Then Klam did the thing that has most assuredly won her a place in the heaven where happy dogs go – she kept Dahlia together with her two puppies, Wisteria and Fiorello. Dahlia had likely had her babies wrenched from her in all her previous pregnancies yet despite her history and her age, had been a doting mother. The puppies were closely bonded. Klam wanted them to remain a family, an idea that many people dismiss, but having seen what happens when cats who are siblings or parents-offspring are permitted to remain together, often the bond is visible even to people who do not know the cats are related. Dahlia got to stay with her puppies until she died, and passed knowing her puppies were with people who love them. That seems like an extraordinarily sentimental and presumptive thing to say because who really knows what animals think? Except you do know. The instincts that drive humans drive animals too. They don’t want a flat-screen TV or the latest smart phone, but like humans, animals want their offspring safe and happy.
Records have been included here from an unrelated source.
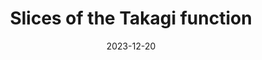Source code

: ---
title: "Slices of the Takagi function"
collection: publications
permalink: /publications/slices-of-takagi
date: 2023-12-20
venue: 'Ergod. Theory Dyn. Syst.'
citation: 'R. Anttila, B. Bárány, A. Käenmäki, (2023). <i>Slices of the Takagi dunction</i>. Ergod. Theory Dyn. Syst., Published online, 1-32'
authors: 'R. Anttila, B. Bárány, A. Käenmäki'
arxiv: 'https://arxiv.org/abs/2305.08181'
paperlink: 'https://doi.org/10.1017/etds.2023.117 '
pdf: '../files/takagi.pdf'
---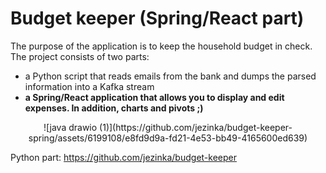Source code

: # Budget keeper (Spring/React part)

The purpose of the application is to keep the household budget in check. The project consists of two parts: 
- a Python script that reads emails from the bank and dumps the parsed information into a Kafka stream 
- **a Spring/React application that allows you to display and edit expenses. In addition, charts and pivots ;)**

<p align="center">
  ![java drawio (1)](https://github.com/jezinka/budget-keeper-spring/assets/6199108/e8fd9d9a-fd21-4e53-bb49-4165600ed639)
</p>

Python part: https://github.com/jezinka/budget-keeper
This all reminded me of pretty Sweetness, a cat who surprised us with stealth kittens. She had been a stray in Dallas. My mother fed her and begged me to come and get her when Sweetness showed up with a litter of kittens. So we drove four hours one way in a poorly air conditioned truck in the Texas summer and fetched Sweetness and her kittens (well, four were hers – mom, in her zeal, grabbed a completely unrelated kitten who was at least four weeks younger than Sweetness’ other kittens). Sweetness’s kittens went to the Austin Humane Society and found a home, but since Sweetness had not finished lactating yet, we held onto her for a couple of weeks. We would get her spayed, then take her so she could get a new home, too.
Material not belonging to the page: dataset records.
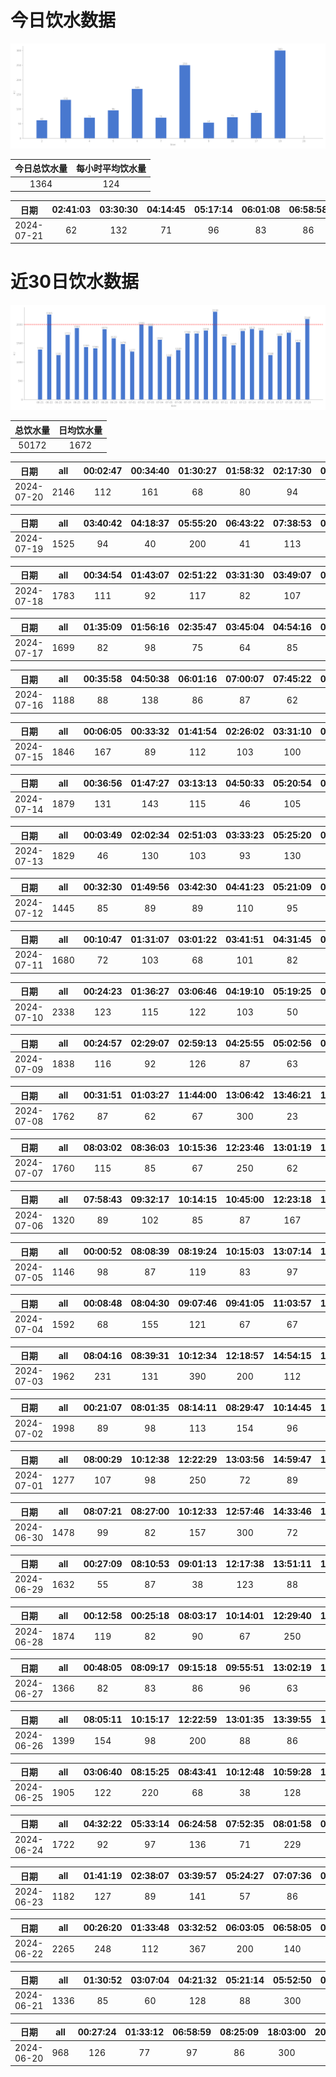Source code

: # 今日饮水数据

<div align=center>
<img src="today.png" style="zoom: 100%;" />

| 今日总饮水量 | 每小时平均饮水量 |
| :----: | :----: |
| 1364 | 124 |
</div>

| 日期 | 02:41:03 | 03:30:30 | 04:14:45 | 05:17:14 | 06:01:08 | 06:58:58 | 07:45:32 | 08:35:20 | 09:06:42 | 16:02:55 | 17:27:57 | 19:09:54 |
| :----: | :----: | :----: | :----: | :----: | :----: | :----: | :----: | :----: | :----: | :----: | :----: | :----: |
| 2024-07-21 | 62 | 132 | 71 | 96 | 83 | 86 | 71 | 250 | 54 | 72 | 87 | 300 |

# 近30日饮水数据

<div align=center>
<img src="30.png"style="zoom: 100%;" />

| 总饮水量 | 日均饮水量 |
| :----: | :----: |
| 50172 | 1672 |
</div>

| 日期 | all | 00:02:47 | 00:34:40 | 01:30:27 | 01:58:32 | 02:17:30 | 03:02:23 | 03:40:52 | 04:07:27 | 05:37:10 | 06:02:10 | 06:23:16 | 06:59:14 | 07:30:10 | 08:25:13 | 08:33:54 | 18:06:28 | 18:53:37 | 21:12:04 | 21:44:39 | 23:57:33 |
| :----: | :----: | :----: | :----: | :----: | :----: | :----: | :----: | :----: | :----: | :----: | :----: | :----: | :----: | :----: | :----: | :----: | :----: | :----: | :----: | :----: | :----: |
| 2024-07-20 | 2146 | 112 | 161 | 68 | 80 | 94 | 71 | 78 | 83 | 200 | 114 | 88 | 82 | 50 | 61 | 47 | 100 | 99 | 95 | 63 | 400 |

| 日期 | all | 03:40:42 | 04:18:37 | 05:55:20 | 06:43:22 | 07:38:53 | 08:18:02 | 08:36:20 | 09:05:09 | 17:20:38 | 18:22:00 | 20:36:21 | 21:27:06 | 21:43:29 | 22:21:00 | 23:10:36 |
| :----: | :----: | :----: | :----: | :----: | :----: | :----: | :----: | :----: | :----: | :----: | :----: | :----: | :----: | :----: | :----: | :----: |
| 2024-07-19 | 1525 | 94 | 40 | 200 | 41 | 113 | 109 | 78 | 66 | 68 | 250 | 54 | 60 | 161 | 110 | 81 |

| 日期 | all | 00:34:54 | 01:43:07 | 02:51:22 | 03:31:30 | 03:49:07 | 04:39:27 | 06:09:14 | 06:22:56 | 07:24:45 | 16:53:14 | 18:08:48 | 18:52:21 | 20:58:29 | 21:15:24 | 22:33:04 | 23:17:50 |
| :----: | :----: | :----: | :----: | :----: | :----: | :----: | :----: | :----: | :----: | :----: | :----: | :----: | :----: | :----: | :----: | :----: | :----: |
| 2024-07-18 | 1783 | 111 | 92 | 117 | 82 | 107 | 87 | 200 | 64 | 81 | 96 | 300 | 82 | 81 | 97 | 99 | 87 |

| 日期 | all | 01:35:09 | 01:56:16 | 02:35:47 | 03:45:04 | 04:54:16 | 05:29:26 | 06:25:10 | 07:13:01 | 07:31:31 | 08:34:32 | 17:55:40 | 19:45:10 | 20:32:41 | 21:24:48 | 21:48:44 | 22:51:04 | 23:31:27 |
| :----: | :----: | :----: | :----: | :----: | :----: | :----: | :----: | :----: | :----: | :----: | :----: | :----: | :----: | :----: | :----: | :----: | :----: | :----: |
| 2024-07-17 | 1699 | 82 | 98 | 75 | 64 | 85 | 67 | 68 | 78 | 64 | 200 | 111 | 89 | 96 | 88 | 69 | 186 | 179 |

| 日期 | all | 00:35:58 | 04:50:38 | 06:01:16 | 07:00:07 | 07:45:22 | 08:08:13 | 08:26:32 | 19:17:27 | 19:35:28 | 20:33:39 | 20:56:14 | 22:26:56 | 22:54:12 |
| :----: | :----: | :----: | :----: | :----: | :----: | :----: | :----: | :----: | :----: | :----: | :----: | :----: | :----: | :----: |
| 2024-07-16 | 1188 | 88 | 138 | 86 | 87 | 62 | 98 | 63 | 84 | 103 | 86 | 103 | 101 | 89 |

| 日期 | all | 00:06:05 | 00:33:32 | 01:41:54 | 02:26:02 | 03:31:10 | 04:16:45 | 05:30:21 | 06:07:45 | 07:19:26 | 17:05:01 | 18:20:46 | 19:01:45 | 19:36:18 | 20:00:47 | 20:24:36 | 21:35:55 | 22:33:18 | 23:28:00 |
| :----: | :----: | :----: | :----: | :----: | :----: | :----: | :----: | :----: | :----: | :----: | :----: | :----: | :----: | :----: | :----: | :----: | :----: | :----: | :----: |
| 2024-07-15 | 1846 | 167 | 89 | 112 | 103 | 100 | 97 | 106 | 85 | 86 | 74 | 200 | 74 | 86 | 97 | 66 | 131 | 89 | 84 |

| 日期 | all | 00:36:56 | 01:47:27 | 03:13:13 | 04:50:33 | 05:20:54 | 06:08:17 | 07:43:38 | 08:33:09 | 08:49:51 | 19:00:26 | 20:26:27 | 20:43:20 | 21:31:24 | 22:57:13 | 23:40:46 |
| :----: | :----: | :----: | :----: | :----: | :----: | :----: | :----: | :----: | :----: | :----: | :----: | :----: | :----: | :----: | :----: | :----: |
| 2024-07-14 | 1879 | 131 | 143 | 115 | 46 | 105 | 89 | 97 | 300 | 87 | 300 | 63 | 103 | 130 | 85 | 85 |

| 日期 | all | 00:03:49 | 02:02:34 | 02:51:03 | 03:33:23 | 05:25:20 | 06:52:24 | 07:09:42 | 07:09:59 | 07:49:22 | 08:44:15 | 15:44:37 | 17:54:44 | 18:15:55 | 19:08:07 | 21:04:47 | 22:15:10 |
| :----: | :----: | :----: | :----: | :----: | :----: | :----: | :----: | :----: | :----: | :----: | :----: | :----: | :----: | :----: | :----: | :----: | :----: |
| 2024-07-13 | 1829 | 46 | 130 | 103 | 93 | 130 | 103 | 88 | 117 | 87 | 200 | 66 | 300 | 104 | 68 | 115 | 79 |

| 日期 | all | 00:32:30 | 01:49:56 | 03:42:30 | 04:41:23 | 05:21:09 | 06:08:47 | 07:49:21 | 17:18:57 | 18:11:04 | 18:15:51 | 20:35:06 | 21:05:58 | 23:09:51 |
| :----: | :----: | :----: | :----: | :----: | :----: | :----: | :----: | :----: | :----: | :----: | :----: | :----: | :----: | :----: |
| 2024-07-12 | 1445 | 85 | 89 | 89 | 110 | 95 | 66 | 47 | 105 | 300 | 125 | 85 | 114 | 135 |

| 日期 | all | 00:10:47 | 01:31:07 | 03:01:22 | 03:41:51 | 04:31:45 | 05:30:23 | 06:39:22 | 08:52:46 | 16:32:26 | 18:15:29 | 18:39:14 | 19:11:08 | 20:34:32 | 22:22:52 |
| :----: | :----: | :----: | :----: | :----: | :----: | :----: | :----: | :----: | :----: | :----: | :----: | :----: | :----: | :----: | :----: |
| 2024-07-11 | 1680 | 72 | 103 | 68 | 101 | 82 | 81 | 112 | 300 | 89 | 157 | 121 | 89 | 105 | 200 |

| 日期 | all | 00:24:23 | 01:36:27 | 03:06:46 | 04:19:10 | 05:19:25 | 07:24:23 | 07:49:51 | 08:33:35 | 16:44:36 | 17:58:16 | 18:24:12 | 20:32:22 | 21:20:34 | 21:53:51 | 22:30:57 | 23:04:25 | 23:46:34 |
| :----: | :----: | :----: | :----: | :----: | :----: | :----: | :----: | :----: | :----: | :----: | :----: | :----: | :----: | :----: | :----: | :----: | :----: | :----: |
| 2024-07-10 | 2338 | 123 | 115 | 122 | 103 | 50 | 102 | 62 | 200 | 164 | 300 | 122 | 71 | 158 | 351 | 127 | 103 | 65 |

| 日期 | all | 00:24:57 | 02:29:07 | 02:59:13 | 04:25:55 | 05:02:56 | 07:02:21 | 07:36:51 | 09:07:58 | 14:43:30 | 17:02:56 | 17:22:32 | 18:50:16 | 19:35:17 | 23:35:29 |
| :----: | :----: | :----: | :----: | :----: | :----: | :----: | :----: | :----: | :----: | :----: | :----: | :----: | :----: | :----: | :----: |
| 2024-07-09 | 1838 | 116 | 92 | 126 | 87 | 63 | 98 | 103 | 65 | 100 | 89 | 103 | 300 | 96 | 400 |

| 日期 | all | 00:31:51 | 01:03:27 | 11:44:00 | 13:06:42 | 13:46:21 | 13:47:21 | 14:11:33 | 14:52:35 | 16:25:35 | 17:19:05 | 20:26:53 | 20:37:34 | 22:34:04 | 23:38:12 |
| :----: | :----: | :----: | :----: | :----: | :----: | :----: | :----: | :----: | :----: | :----: | :----: | :----: | :----: | :----: | :----: |
| 2024-07-08 | 1762 | 87 | 62 | 67 | 300 | 23 | 67 | 96 | 118 | 101 | 68 | 172 | 98 | 400 | 103 |

| 日期 | all | 08:03:02 | 08:36:03 | 10:15:36 | 12:23:46 | 13:01:19 | 15:32:38 | 17:32:32 | 18:31:42 | 19:57:42 | 21:31:11 | 22:09:40 | 23:38:32 |
| :----: | :----: | :----: | :----: | :----: | :----: | :----: | :----: | :----: | :----: | :----: | :----: | :----: | :----: |
| 2024-07-07 | 1760 | 115 | 85 | 67 | 250 | 62 | 177 | 182 | 89 | 87 | 300 | 257 | 89 |

| 日期 | all | 07:58:43 | 09:32:17 | 10:14:15 | 10:45:00 | 12:23:18 | 13:05:39 | 15:26:55 | 17:00:37 | 18:21:58 | 21:29:03 | 21:44:43 | 23:26:40 |
| :----: | :----: | :----: | :----: | :----: | :----: | :----: | :----: | :----: | :----: | :----: | :----: | :----: | :----: |
| 2024-07-06 | 1320 | 89 | 102 | 85 | 87 | 167 | 86 | 110 | 86 | 89 | 200 | 112 | 107 |

| 日期 | all | 00:00:52 | 08:08:39 | 08:19:24 | 10:15:03 | 13:07:14 | 15:18:17 | 15:35:34 | 17:22:43 | 21:49:24 | 23:23:19 |
| :----: | :----: | :----: | :----: | :----: | :----: | :----: | :----: | :----: | :----: | :----: | :----: |
| 2024-07-05 | 1146 | 98 | 87 | 119 | 83 | 97 | 113 | 92 | 68 | 300 | 89 |

| 日期 | all | 00:08:48 | 08:04:30 | 09:07:46 | 09:41:05 | 11:03:57 | 12:33:14 | 13:03:42 | 13:58:27 | 17:31:10 | 18:43:33 | 20:07:19 | 21:18:03 | 22:17:56 |
| :----: | :----: | :----: | :----: | :----: | :----: | :----: | :----: | :----: | :----: | :----: | :----: | :----: | :----: | :----: |
| 2024-07-04 | 1592 | 68 | 155 | 121 | 67 | 67 | 200 | 110 | 138 | 87 | 103 | 89 | 300 | 87 |

| 日期 | all | 08:04:16 | 08:39:31 | 10:12:34 | 12:18:57 | 14:54:15 | 15:13:06 | 15:30:37 | 19:31:36 | 20:26:24 | 20:48:35 | 22:20:22 |
| :----: | :----: | :----: | :----: | :----: | :----: | :----: | :----: | :----: | :----: | :----: | :----: | :----: |
| 2024-07-03 | 1962 | 231 | 131 | 390 | 200 | 112 | 86 | 226 | 78 | 300 | 112 | 96 |

| 日期 | all | 00:21:07 | 08:01:35 | 08:14:11 | 08:29:47 | 10:14:45 | 11:13:24 | 11:50:19 | 13:02:39 | 14:59:29 | 17:02:53 | 18:06:47 | 18:50:42 | 20:27:27 | 21:28:20 | 22:34:18 | 22:42:45 | 23:14:18 | 23:59:35 |
| :----: | :----: | :----: | :----: | :----: | :----: | :----: | :----: | :----: | :----: | :----: | :----: | :----: | :----: | :----: | :----: | :----: | :----: | :----: | :----: |
| 2024-07-02 | 1998 | 89 | 98 | 113 | 154 | 96 | 36 | 104 | 96 | 127 | 86 | 132 | 144 | 87 | 68 | 300 | 109 | 88 | 71 |

| 日期 | all | 08:00:29 | 10:12:38 | 12:22:29 | 13:03:56 | 14:59:47 | 15:12:51 | 17:04:01 | 19:11:57 | 22:33:20 |
| :----: | :----: | :----: | :----: | :----: | :----: | :----: | :----: | :----: | :----: | :----: |
| 2024-07-01 | 1277 | 107 | 98 | 250 | 72 | 89 | 182 | 112 | 67 | 300 |

| 日期 | all | 08:07:21 | 08:27:00 | 10:12:33 | 12:57:46 | 14:33:46 | 14:46:05 | 16:40:18 | 17:35:00 | 18:59:50 | 20:06:56 | 21:42:54 | 22:57:51 |
| :----: | :----: | :----: | :----: | :----: | :----: | :----: | :----: | :----: | :----: | :----: | :----: | :----: | :----: |
| 2024-06-30 | 1478 | 99 | 82 | 157 | 300 | 72 | 101 | 56 | 84 | 95 | 86 | 300 | 46 |

| 日期 | all | 00:27:09 | 08:10:53 | 09:01:13 | 12:17:38 | 13:51:11 | 14:29:55 | 15:01:12 | 16:08:07 | 16:19:48 | 16:53:21 | 17:32:43 | 18:59:12 | 19:30:15 | 21:41:58 | 23:24:21 |
| :----: | :----: | :----: | :----: | :----: | :----: | :----: | :----: | :----: | :----: | :----: | :----: | :----: | :----: | :----: | :----: | :----: |
| 2024-06-29 | 1632 | 55 | 87 | 38 | 123 | 88 | 65 | 310 | 82 | 78 | 67 | 108 | 67 | 68 | 300 | 96 |

| 日期 | all | 00:12:58 | 00:25:18 | 08:03:17 | 10:14:01 | 12:29:40 | 14:15:00 | 18:36:54 | 19:45:37 | 21:07:43 | 21:30:41 | 22:47:47 | 23:52:40 |
| :----: | :----: | :----: | :----: | :----: | :----: | :----: | :----: | :----: | :----: | :----: | :----: | :----: | :----: |
| 2024-06-28 | 1874 | 119 | 82 | 90 | 67 | 250 | 64 | 500 | 300 | 99 | 112 | 87 | 104 |

| 日期 | all | 00:48:05 | 08:09:17 | 09:15:18 | 09:55:51 | 13:02:19 | 14:57:41 | 15:11:47 | 17:35:59 | 17:58:42 | 19:38:58 | 20:26:28 | 21:36:16 | 22:35:46 |
| :----: | :----: | :----: | :----: | :----: | :----: | :----: | :----: | :----: | :----: | :----: | :----: | :----: | :----: | :----: |
| 2024-06-27 | 1366 | 82 | 83 | 86 | 96 | 63 | 86 | 121 | 91 | 112 | 76 | 67 | 300 | 103 |

| 日期 | all | 08:05:11 | 10:15:17 | 12:22:59 | 13:01:35 | 13:39:55 | 14:51:50 | 15:53:48 | 17:49:42 | 19:10:41 | 20:05:11 | 21:29:54 |
| :----: | :----: | :----: | :----: | :----: | :----: | :----: | :----: | :----: | :----: | :----: | :----: | :----: |
| 2024-06-26 | 1399 | 154 | 98 | 200 | 88 | 86 | 136 | 63 | 98 | 89 | 87 | 300 |

| 日期 | all | 03:06:40 | 08:15:25 | 08:43:41 | 10:12:48 | 10:59:28 | 11:45:00 | 12:41:57 | 13:11:43 | 14:22:43 | 15:22:13 | 16:37:46 | 16:52:33 | 17:33:33 | 21:11:33 | 23:05:52 | 23:41:25 |
| :----: | :----: | :----: | :----: | :----: | :----: | :----: | :----: | :----: | :----: | :----: | :----: | :----: | :----: | :----: | :----: | :----: | :----: |
| 2024-06-25 | 1905 | 122 | 220 | 68 | 38 | 128 | 83 | 250 | 78 | 79 | 117 | 48 | 62 | 82 | 300 | 63 | 167 |

| 日期 | all | 04:32:22 | 05:33:14 | 06:24:58 | 07:52:35 | 08:01:58 | 08:26:43 | 10:00:14 | 12:17:26 | 13:06:49 | 14:01:49 | 15:13:43 | 22:43:04 |
| :----: | :----: | :----: | :----: | :----: | :----: | :----: | :----: | :----: | :----: | :----: | :----: | :----: | :----: |
| 2024-06-24 | 1722 | 92 | 97 | 136 | 71 | 229 | 69 | 103 | 230 | 82 | 187 | 126 | 300 |

| 日期 | all | 01:41:19 | 02:38:07 | 03:39:57 | 05:24:27 | 07:07:36 | 08:16:02 | 14:55:29 | 17:38:32 | 18:38:34 | 19:29:57 | 20:56:31 | 22:04:14 |
| :----: | :----: | :----: | :----: | :----: | :----: | :----: | :----: | :----: | :----: | :----: | :----: | :----: | :----: |
| 2024-06-23 | 1182 | 127 | 89 | 141 | 57 | 86 | 38 | 300 | 68 | 72 | 56 | 82 | 66 |

| 日期 | all | 00:26:20 | 01:33:48 | 03:32:52 | 06:03:05 | 06:58:05 | 07:35:03 | 18:13:13 | 19:04:45 | 19:34:01 | 21:39:01 | 23:11:02 | 23:18:52 |
| :----: | :----: | :----: | :----: | :----: | :----: | :----: | :----: | :----: | :----: | :----: | :----: | :----: | :----: |
| 2024-06-22 | 2265 | 248 | 112 | 367 | 200 | 140 | 345 | 200 | 100 | 247 | 43 | 63 | 200 |

| 日期 | all | 01:30:52 | 03:07:04 | 04:21:32 | 05:21:14 | 05:52:50 | 07:34:08 | 08:45:25 | 14:44:13 | 18:48:00 | 20:03:51 | 20:34:36 | 21:27:44 | 22:29:33 |
| :----: | :----: | :----: | :----: | :----: | :----: | :----: | :----: | :----: | :----: | :----: | :----: | :----: | :----: | :----: |
| 2024-06-21 | 1336 | 85 | 60 | 128 | 88 | 300 | 104 | 40 | 90 | 68 | 82 | 87 | 92 | 112 |

| 日期 | all | 00:27:24 | 01:33:12 | 06:58:59 | 08:25:09 | 18:03:00 | 20:05:03 | 20:32:27 | 22:42:17 |
| :----: | :----: | :----: | :----: | :----: | :----: | :----: | :----: | :----: | :----: |
| 2024-06-20 | 968 | 126 | 77 | 97 | 86 | 300 | 107 | 113 | 62 |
Sweetness was a large, strange girl. She liked humans but loathed all cats, even her own children once they became old enough to qualify as cats. She mostly wanted to be left alone. She over groomed her stomach, she sounded cranky, she looked cranky. We felt she would be happier in a home without other cats. We made the spay appointment with our vet (whom I also later judged to be a moron), but the appointment got screwed up and we brought her home, intact. We rescheduled the appointment in two weeks and before that date came, we noticed Sweetness was resembling a bowling pin. Surely not. Surely we had not transported a pregnant cat across county lines. But we had. She gave birth before the spay appointment came due and gave birth to the most superlative litter of kittens I have ever known. We kept the runt, Clementine, because she seemed fragile and because the Humane Society was up to their eyeballs in black kittens, and the rest went to the Humane Society. I still miss The Goose and Portnoy. But after that litter, Sweetness made it known to us that she wouldn’t mind staying if we would leave her alone, so we did and she would come to see us periodically for attention, then would slink off to her hiding places. She proved to be so nervous that we knew being at a shelter would have made her miserable and would have broken her odd spirit.
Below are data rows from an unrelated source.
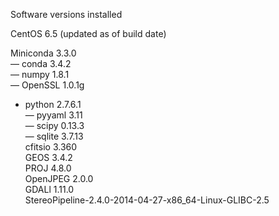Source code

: Software versions installed

CentOS 6.5 (updated as of build date)  

Miniconda 3.3.0  
— conda 3.4.2  
— numpy 1.8.1  
— OpenSSL 1.0.1g  
- python 2.7.6.1  
— pyyaml 3.11  
— scipy 0.13.3  
— sqlite 3.7.13  
cfitsio 3.360  
GEOS 3.4.2  
PROJ 4.8.0  
OpenJPEG 2.0.0  
GDALl 1.11.0  
StereoPipeline-2.4.0-2014-04-27-x86_64-Linux-GLIBC-2.5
Sweetness could be kind to her grown baby but she mostly wanted to be left alone and her reclusiveness made it hard to know when she was ill. She developed renal failure and passed way in 2009. And while she never really liked the other cats, she was a part of their extended family. In fact, it was Tabby-mama, dancing around outside whatever room Sweetness was in, that alerted us to her being ill. Tabby was bereft when Sweetness died. We all were. But we took a certain amount of comfort knowing that all of her babies, including her foster kitten, all went to wonderful homes and that her silly girl Clementine is here reminding us of her, for like her mother, she has no use for other cats and is extremely nervous. But that didn’t stop Tabby-mama from tailing her for days after Sweetness died to make sure Clementine would be okay without her mother.
Also, Sweetness smelled like Fritos, as did Klam’s beloved Otto. One of many little cross-species coincidences. In one scene, Klam describes picking up her dog Moses and singing Cole Porter’s “Cheek to Cheek” as she danced with him. We sing a very bastardized version of this song to Noodle, our most defective cat.
Noodle, you’re my Noodle,
And I love you so much I can hardly speak.
‘Cause you’ve got too many toes on your four feet. (Alternate last line: Even though you have a tendency to leak.
And clearly, like Klam, I like telling the stories from my Island of Misfit Cats.
This was just a great book, pure and simple. I loved as Klam discussed the people she worked with to rescue dogs, the merely whackadoodle and the outright creepy and negligent, yet she never became shrill and overly judgmental. I loved reading as her family negotiated their way around new dogs, and how the dogs reacted to one another. I was especially grateful that Klam didn’t sugar coat the fact that some of the dogs just weren’t… her kind of dogs. But that never stopped her from doing her best for them, and that is how it should be. Klam respected deeply the individual dignity of each dog she encountered, beginning as a neurotic mother to Otto and becoming a source of salvation to Dahlia.
That she very clearly tells stories that will resonate with all animal lovers should be clear from the amount of remembrances she evoked from me. This book, humorous and touching, bordering on sentimental in a way that makes sentimental work without cloying stickiness, was simply amazing. I read it in one sitting. I think you should read this book and then maybe go volunteer at your local SPCA or rescue groups and then tell the stories of the animals you meet. See what lessons you learn and how they correspond to Klam’s. I tend not to read heartwarming books but I am very glad I read this one.